Examples of such a defensive technique against the white box attack
include, for example, differential private-stochastic gradient
descent (DP-SG D).
[0009] Japanese Laid-open Patent Publication Nos. 2020-115312 and
2020-119044 are disclosed as related art.
SUMMARY
[0010] According to an aspect of the embodiments, a non-transitory
computer-readable storage medium storing an information processing
program that causes at least one computer to execute a process, the
process includes, generating additional data by inputting
meaningless data to a first machine learning model which has been
trained with first training data; acquiring second training data by
combining the first training data and the additional data; and
training a machine learning model by using the second training
data.
[0011] The object and advantages of the invention will be realized
and attained by means of the elements and combinations particularly
pointed out in the claims.
[0012] It is to be understood that both the foregoing general
description and the following detailed description are exemplary
and explanatory and are not restrictive of the invention.
BRIEF DESCRIPTION OF DRAWINGS
[0013] FIG. 1 illustrates an example of a hardware configuration of
an information processing apparatus as an example of an
embodiment;
[0014] FIG. 2 illustrates an example of a functional configuration
of the information processing apparatus as the example of the
embodiment;
[0015] FIG. 3 explains processes of a mini-batch creation unit in
the information processing apparatus as the example of the
embodiment;
[0016] FIG. 4 illustrates an outline of a technique for training a
machine learning model in the information processing apparatus as
the example of the embodiment;
[0017] FIG. 5 is a flowchart explaining the technique for training
the machine learning model in the information processing apparatus
as the example of the embodiment; and
[0018] FIG. 6 explains results of a white box attack that estimates
training data performed on the machine learning model generated by
the information processing apparatus as the example of the
embodiment.

» Work order 1:
Put everything in the entries from the line containing "Use the torso" down to the end of the entries into a Markdown table with the columns "No." and "Line", one numbered row per line and no blank lines.
The text and the entries were taken from separate, unrelated sources.

» Data provided:
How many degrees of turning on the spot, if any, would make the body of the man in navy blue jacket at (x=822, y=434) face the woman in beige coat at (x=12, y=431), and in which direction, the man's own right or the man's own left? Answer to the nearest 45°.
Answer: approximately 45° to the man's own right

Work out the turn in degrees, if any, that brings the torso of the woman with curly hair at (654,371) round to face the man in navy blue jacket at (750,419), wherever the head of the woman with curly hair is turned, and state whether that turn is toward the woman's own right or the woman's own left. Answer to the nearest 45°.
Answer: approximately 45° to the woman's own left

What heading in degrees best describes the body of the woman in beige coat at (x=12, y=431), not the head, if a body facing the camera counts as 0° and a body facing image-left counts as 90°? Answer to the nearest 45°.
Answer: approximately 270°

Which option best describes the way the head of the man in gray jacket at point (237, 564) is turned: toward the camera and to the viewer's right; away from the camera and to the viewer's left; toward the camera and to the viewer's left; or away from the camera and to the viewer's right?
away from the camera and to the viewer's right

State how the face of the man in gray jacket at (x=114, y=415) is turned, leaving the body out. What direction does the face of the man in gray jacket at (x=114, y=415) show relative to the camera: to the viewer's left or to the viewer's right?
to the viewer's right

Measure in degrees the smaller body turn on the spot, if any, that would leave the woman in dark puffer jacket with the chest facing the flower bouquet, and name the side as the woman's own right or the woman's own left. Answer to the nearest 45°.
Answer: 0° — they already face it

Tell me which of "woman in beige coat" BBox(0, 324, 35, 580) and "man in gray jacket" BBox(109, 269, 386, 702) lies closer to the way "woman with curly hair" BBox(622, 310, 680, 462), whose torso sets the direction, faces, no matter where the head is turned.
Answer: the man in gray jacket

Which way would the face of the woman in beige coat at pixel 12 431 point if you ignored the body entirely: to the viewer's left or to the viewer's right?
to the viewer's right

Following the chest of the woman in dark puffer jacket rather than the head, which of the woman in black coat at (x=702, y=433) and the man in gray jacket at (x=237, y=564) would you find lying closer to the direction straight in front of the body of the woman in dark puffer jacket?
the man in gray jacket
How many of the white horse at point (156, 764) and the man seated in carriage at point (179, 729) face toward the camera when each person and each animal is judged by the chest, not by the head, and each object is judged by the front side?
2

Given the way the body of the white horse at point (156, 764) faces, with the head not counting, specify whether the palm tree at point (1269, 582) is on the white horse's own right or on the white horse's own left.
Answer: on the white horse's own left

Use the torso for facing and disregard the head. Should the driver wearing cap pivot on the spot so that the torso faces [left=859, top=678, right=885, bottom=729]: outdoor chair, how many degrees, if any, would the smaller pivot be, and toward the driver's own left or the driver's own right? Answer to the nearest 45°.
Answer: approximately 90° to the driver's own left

» Work order 2:
Copy everything in the patent excerpt from "[0011] The object" down to "in the claims." without any change.

» Task output 1:
| No. | Line |
|---|---|
| 1 | Use the torso for facing and disregard the head. Should the driver wearing cap pivot on the spot so that the torso faces [left=859, top=678, right=885, bottom=729]: outdoor chair, how many degrees, if any, would the smaller pivot be, and toward the driver's own left or the driver's own right? Answer to the nearest 45°. |
| 2 | Answer: approximately 90° to the driver's own left |

» Task output 2:
[0011] The object and advantages of the invention will be realized
and attained by means of the elements and combinations particularly
pointed out in the claims.